## What is required
Write out the whole listing exactly; no images belong in it.
╭─ Information provided
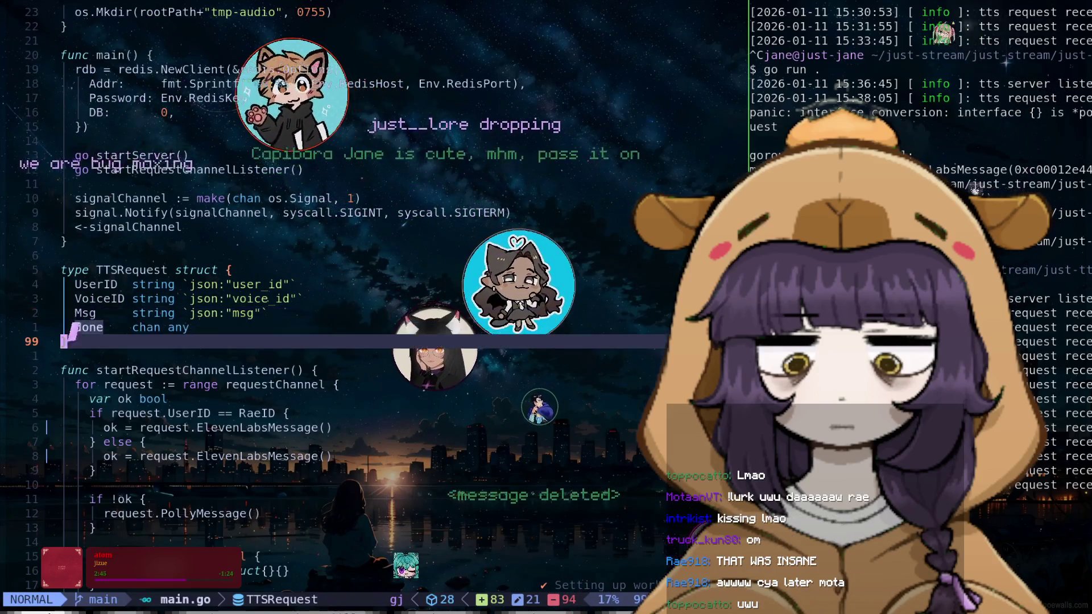
{"action": "key", "text": "j"}
{"action": "key", "text": "j"}
{"action": "key", "text": "j"}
╰─
## Output for this exercise
{"action": "key", "text": "j"}
{"action": "key", "text": "j"}
{"action": "key", "text": "j"}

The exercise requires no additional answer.